Saturday, July 28, 2012


Stevia, a pleasant tasting herb that is native to Paraguay, has been used daily for centuries in the diet of the Guarani Indians who called it kaa he-he, or “sweet herb." It was “discovered” in the late 1800’s by an Italian botanist, after which it began to be cultivated on farms for use, rather than just growing wild.

Gradually, stevia’s popularity spread to other South American countries, and then to Europe. In 1970, an extract of stevia was introduced in Japan and in 1988, it began to be used in numerous food products there, from ice cream and candies to pastries, soft drinks, and even toothpaste.

Stevia has no known toxicity or side-effects and, when used in whole plant form, it has often been used as a digestive aid. The leaves have been used topically as a support in fighting acne, dermatitis, eczema and other skin conditions both by the Guarani and others who are familiar with the stevia plant.
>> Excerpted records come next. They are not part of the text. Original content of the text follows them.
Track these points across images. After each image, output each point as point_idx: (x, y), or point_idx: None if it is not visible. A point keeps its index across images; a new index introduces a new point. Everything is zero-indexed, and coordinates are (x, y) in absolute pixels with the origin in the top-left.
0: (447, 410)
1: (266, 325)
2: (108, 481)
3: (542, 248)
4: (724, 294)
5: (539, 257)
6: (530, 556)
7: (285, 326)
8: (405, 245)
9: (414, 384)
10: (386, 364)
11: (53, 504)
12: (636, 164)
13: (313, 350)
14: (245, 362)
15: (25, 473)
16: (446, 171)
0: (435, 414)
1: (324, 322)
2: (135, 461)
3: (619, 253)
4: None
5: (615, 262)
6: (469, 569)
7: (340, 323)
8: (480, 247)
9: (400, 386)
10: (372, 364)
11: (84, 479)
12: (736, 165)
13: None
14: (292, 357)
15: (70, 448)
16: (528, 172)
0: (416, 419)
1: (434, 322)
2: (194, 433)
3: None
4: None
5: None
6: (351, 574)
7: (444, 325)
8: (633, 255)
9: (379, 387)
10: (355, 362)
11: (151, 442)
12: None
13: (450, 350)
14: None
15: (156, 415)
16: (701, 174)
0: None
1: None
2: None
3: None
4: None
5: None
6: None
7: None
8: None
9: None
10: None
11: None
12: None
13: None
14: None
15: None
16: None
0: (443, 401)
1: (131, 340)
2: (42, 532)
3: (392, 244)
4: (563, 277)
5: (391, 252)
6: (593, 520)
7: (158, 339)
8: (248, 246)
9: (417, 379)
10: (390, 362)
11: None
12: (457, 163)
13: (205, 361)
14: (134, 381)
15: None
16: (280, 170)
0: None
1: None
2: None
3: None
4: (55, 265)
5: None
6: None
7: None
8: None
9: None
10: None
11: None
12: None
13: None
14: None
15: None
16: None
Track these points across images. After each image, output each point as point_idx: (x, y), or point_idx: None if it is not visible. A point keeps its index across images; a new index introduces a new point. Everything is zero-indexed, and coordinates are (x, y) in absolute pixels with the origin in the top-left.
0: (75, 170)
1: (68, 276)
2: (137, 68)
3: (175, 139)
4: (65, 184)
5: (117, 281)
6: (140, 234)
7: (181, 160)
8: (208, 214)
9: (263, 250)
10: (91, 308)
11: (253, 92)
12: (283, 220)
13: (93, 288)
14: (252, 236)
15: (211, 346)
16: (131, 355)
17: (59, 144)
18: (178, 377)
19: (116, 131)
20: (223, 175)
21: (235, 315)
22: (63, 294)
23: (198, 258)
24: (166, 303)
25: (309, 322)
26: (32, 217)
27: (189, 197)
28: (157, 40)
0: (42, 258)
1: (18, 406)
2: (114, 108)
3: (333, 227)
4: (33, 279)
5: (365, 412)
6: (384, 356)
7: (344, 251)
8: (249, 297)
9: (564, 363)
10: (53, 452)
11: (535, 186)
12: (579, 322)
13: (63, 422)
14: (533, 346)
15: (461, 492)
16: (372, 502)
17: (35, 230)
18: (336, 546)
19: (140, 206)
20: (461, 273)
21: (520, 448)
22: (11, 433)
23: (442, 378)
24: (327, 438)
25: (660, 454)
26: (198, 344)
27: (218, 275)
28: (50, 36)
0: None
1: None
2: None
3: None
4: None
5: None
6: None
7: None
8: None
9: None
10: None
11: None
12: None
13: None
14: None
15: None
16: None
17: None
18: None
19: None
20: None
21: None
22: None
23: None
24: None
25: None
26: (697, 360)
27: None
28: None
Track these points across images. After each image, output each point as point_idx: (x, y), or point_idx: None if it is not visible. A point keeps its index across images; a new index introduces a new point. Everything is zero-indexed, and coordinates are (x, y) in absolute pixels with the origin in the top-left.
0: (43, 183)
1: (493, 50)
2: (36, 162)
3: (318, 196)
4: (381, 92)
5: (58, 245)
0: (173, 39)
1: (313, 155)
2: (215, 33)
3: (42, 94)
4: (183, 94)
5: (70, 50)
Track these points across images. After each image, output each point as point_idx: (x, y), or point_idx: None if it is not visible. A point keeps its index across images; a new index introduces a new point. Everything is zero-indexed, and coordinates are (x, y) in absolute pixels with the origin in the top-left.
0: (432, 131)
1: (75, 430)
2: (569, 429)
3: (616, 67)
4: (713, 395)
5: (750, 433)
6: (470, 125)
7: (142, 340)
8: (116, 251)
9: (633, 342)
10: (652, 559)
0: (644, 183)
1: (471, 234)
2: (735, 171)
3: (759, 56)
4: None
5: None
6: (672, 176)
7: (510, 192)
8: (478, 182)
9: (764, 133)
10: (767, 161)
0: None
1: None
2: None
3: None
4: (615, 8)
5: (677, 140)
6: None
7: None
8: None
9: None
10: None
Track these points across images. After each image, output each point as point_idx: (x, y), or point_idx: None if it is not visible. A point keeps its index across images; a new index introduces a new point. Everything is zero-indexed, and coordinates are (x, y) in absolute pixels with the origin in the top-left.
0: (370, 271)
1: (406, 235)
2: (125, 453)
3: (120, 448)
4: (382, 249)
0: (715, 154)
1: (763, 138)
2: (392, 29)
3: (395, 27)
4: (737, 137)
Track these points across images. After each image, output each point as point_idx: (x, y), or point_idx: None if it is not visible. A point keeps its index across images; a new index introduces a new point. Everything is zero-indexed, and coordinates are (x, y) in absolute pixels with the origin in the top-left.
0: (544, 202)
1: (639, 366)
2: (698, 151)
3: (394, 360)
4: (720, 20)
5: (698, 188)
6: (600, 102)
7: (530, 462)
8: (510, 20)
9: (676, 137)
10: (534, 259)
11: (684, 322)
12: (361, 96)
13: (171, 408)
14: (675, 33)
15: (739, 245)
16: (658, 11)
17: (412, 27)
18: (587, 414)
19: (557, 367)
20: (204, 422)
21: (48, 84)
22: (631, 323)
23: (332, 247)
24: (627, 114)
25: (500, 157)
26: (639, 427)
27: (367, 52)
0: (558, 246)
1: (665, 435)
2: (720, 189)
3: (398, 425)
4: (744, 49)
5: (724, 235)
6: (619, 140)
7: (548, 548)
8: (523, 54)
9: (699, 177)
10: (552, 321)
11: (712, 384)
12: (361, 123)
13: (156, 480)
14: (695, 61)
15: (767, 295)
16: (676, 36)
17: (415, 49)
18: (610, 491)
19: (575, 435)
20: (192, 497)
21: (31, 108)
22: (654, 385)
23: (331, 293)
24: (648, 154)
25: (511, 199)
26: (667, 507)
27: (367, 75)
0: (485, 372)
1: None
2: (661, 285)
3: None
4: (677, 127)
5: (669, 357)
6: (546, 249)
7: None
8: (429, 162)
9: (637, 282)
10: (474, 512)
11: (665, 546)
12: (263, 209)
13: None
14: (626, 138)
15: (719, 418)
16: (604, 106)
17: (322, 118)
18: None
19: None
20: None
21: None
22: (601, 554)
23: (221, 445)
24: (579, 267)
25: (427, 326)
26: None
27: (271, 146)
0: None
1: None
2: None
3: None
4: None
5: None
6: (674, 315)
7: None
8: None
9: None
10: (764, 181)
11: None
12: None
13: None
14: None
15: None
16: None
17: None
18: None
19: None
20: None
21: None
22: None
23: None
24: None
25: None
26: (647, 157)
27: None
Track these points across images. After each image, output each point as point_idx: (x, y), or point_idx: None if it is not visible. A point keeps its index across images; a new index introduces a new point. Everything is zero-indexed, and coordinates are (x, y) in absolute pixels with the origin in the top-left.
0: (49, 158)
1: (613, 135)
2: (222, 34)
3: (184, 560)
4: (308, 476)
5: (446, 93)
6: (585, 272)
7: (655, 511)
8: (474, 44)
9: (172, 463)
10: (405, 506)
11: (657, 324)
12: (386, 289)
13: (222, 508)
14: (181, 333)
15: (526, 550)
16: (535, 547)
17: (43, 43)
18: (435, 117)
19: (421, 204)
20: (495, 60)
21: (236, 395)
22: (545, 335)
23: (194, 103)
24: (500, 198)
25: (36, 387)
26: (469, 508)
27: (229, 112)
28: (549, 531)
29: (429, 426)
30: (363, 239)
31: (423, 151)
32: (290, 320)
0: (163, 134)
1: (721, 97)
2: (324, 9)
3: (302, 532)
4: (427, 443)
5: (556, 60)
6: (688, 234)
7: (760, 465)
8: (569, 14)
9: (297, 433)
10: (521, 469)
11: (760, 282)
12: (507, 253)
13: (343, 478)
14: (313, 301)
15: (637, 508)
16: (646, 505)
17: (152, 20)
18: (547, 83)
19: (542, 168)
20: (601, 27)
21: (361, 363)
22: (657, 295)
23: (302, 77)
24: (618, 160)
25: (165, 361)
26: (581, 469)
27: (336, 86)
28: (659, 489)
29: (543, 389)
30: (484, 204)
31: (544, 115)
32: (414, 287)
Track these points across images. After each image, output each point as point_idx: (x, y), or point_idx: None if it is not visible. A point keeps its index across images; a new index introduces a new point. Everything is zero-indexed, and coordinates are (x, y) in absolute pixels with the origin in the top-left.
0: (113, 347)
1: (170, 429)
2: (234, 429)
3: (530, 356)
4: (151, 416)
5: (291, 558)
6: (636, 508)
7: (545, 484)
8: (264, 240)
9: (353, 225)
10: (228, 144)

Stevia leaves are known to reduce scar tissue formation as well as to promote softer, smoother skin. Anti-bacterial, anti-microbial and anti-viral properties have been found in both the whole plant as well as the extract and because of this, both have been used topically to promote wound healing and also in mouthwashes and toothpastes to inhibit bacterial growth that can lead to cavities.

Stevia Extract will bring some delightful sipping to your favorite teas or coffees, iced or hot. Just mix 2-3 drops Stevia Extract into your steaming mug or icy glass. Also add it, along with your favorite fruit, to your kefir smoothie for a nutritious snack. For a vanilla kefir smoothie, simply blend kefir, vanilla, and Stevia Extract to taste.

Also try Stevia Extract in homemade foods such as ice cream, jam, pickles, salad dressing, ketchup and mayo, and in a variety of cooked and baked dishes. The possibilities are endless!